Pedro Miguel
Los esclavistas de Queens

Al contrario de lo que se piensa, hay diversos caminos para hacerse rico, o por lo menos para vivir en forma holgada: nacer con certificado de autenticidad en casa de los Gates, idear una nueva moda tecnológica (¿a qué hora salen los teléfonos celulares con televisión integrada?), comprar cocaína barata en Latinoamérica y venderla cara en Oklahoma o, incluso, trabajar duro. Pero la fórmula más socorrida desde tiempos casi inmemoriales ha sido --y sigue siendo-- servir de intermediario entre el mercado y el trabajo de los demás. Esa vía a la prosperidad tiene la ventaja de ser legal y muy apreciada, de acuerdo con los valores sociales de nuestros días.

Es precisamente lo que hicieron unos vivales cuyos nombres no merecen mención: reunieron a un grupo de 62 mexicanos --hombres, mujeres y niños-- y los insertaron en el mercado laboral neoyorquino, que es uno de los más grandes del mundo. Pero, a diferencia de la suerte que corren otros capataces, éstos acabaron presos.

Muy probablemente recurrieron --como lo hacen numerosos enganchadores, polleros, tratantes de blancas, traficantes de humanos-- a engaños y malas artes para reclutar a sus víctimas; es seguro que abusaron de ellas en términos laborales y también, al parecer, sexuales. Hasta que fueron descubiertos, las mantuvieron en una pocilga de Queens en condiciones parecidas a la esclavitud.

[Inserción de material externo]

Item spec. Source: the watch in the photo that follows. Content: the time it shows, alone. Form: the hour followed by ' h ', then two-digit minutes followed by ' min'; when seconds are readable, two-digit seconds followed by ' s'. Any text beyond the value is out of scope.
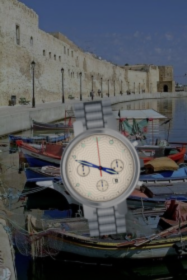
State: 3 h 49 min
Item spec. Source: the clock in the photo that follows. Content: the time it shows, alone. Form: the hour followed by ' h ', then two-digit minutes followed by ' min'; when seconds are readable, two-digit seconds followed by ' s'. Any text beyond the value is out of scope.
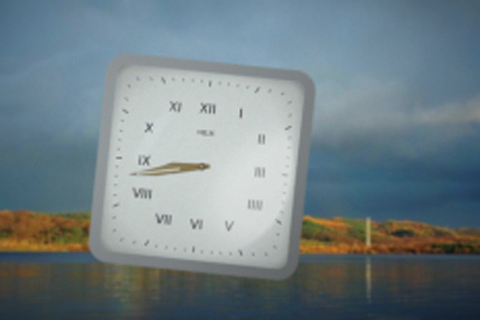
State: 8 h 43 min
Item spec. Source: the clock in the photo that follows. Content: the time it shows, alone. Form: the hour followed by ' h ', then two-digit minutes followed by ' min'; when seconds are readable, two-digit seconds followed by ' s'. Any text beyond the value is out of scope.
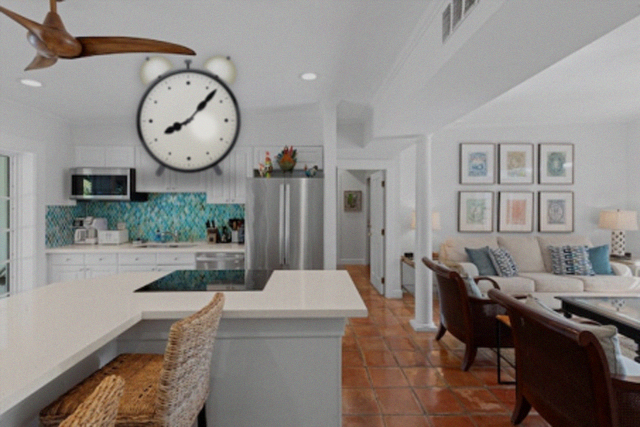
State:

Nada, hasta aquí, diferencia a los sujetos de marras de los respetables empresarios que, en el país del norte, contratan a cientos de miles de trabajadores inmigrantes para ponerlos a trabajar, en condiciones inhumanas, en los campos de tomate o manzana o en las ensambladoras. Esos hombres de empresa saben sacar provecho de la desventajosa situación que enfrentan, en todos los terrenos, los demandantes de trabajo: su desconocimiento del idioma, su situación migratoria irregular, su ignorancia de las leyes y los reglamentos, su condición de refugiados del holocausto económico. El entorno en que viven los mojados es un universo de malos tratos, de abusos, de acoso y persecución, de arbitrariedades y de muerte. Las condiciones de desigualdad y desprotección de los contratados permiten otorgar sueldos ínfimos y obtener, en contrapartida, espléndidas ganancias.

Y es que, en cierta forma, casi todos los trabajadores indocumentados llegan a Estados Unidos en calidad de sordomudos culturales, incapaces de hablar el idioma, entenderlo o comunicarse con su entorno, aunque con el tiempo desarrollen esas habilidades.

Los esclavistas de Queens fueron mucho más allá que los polleros y explotadores corrientes: reclutaron a sordomudos absolutos, que lo son tanto en México como en cualquier país, y los pusieron a producir dinero en los mercados neoyorquinos de la mendicidad, que al parecer están tan organizados como cualquier otro rubro económico.

El hecho ha sido tomado como una manifestación excepcional de crueldad, como una expresión aberrante de aprovechamiento de la desgracia ajena. En ello incide esa forma hipócrita, cristiana y aceptable de discriminación que son los sentimientos compasivos hacia los discapacitados. Pero sin ignorar la extrema maldad que anima a los esclavistas de Queens, sus acciones aisladas pueden también leerse como una empresa emblemática de la explotación colectiva, estructurada y regulada de millones de trabajadores extranjeros que llegan o son llevados a Estados Unidos en condiciones de total incomunicación e indefensión laboral, cultural, legal y física.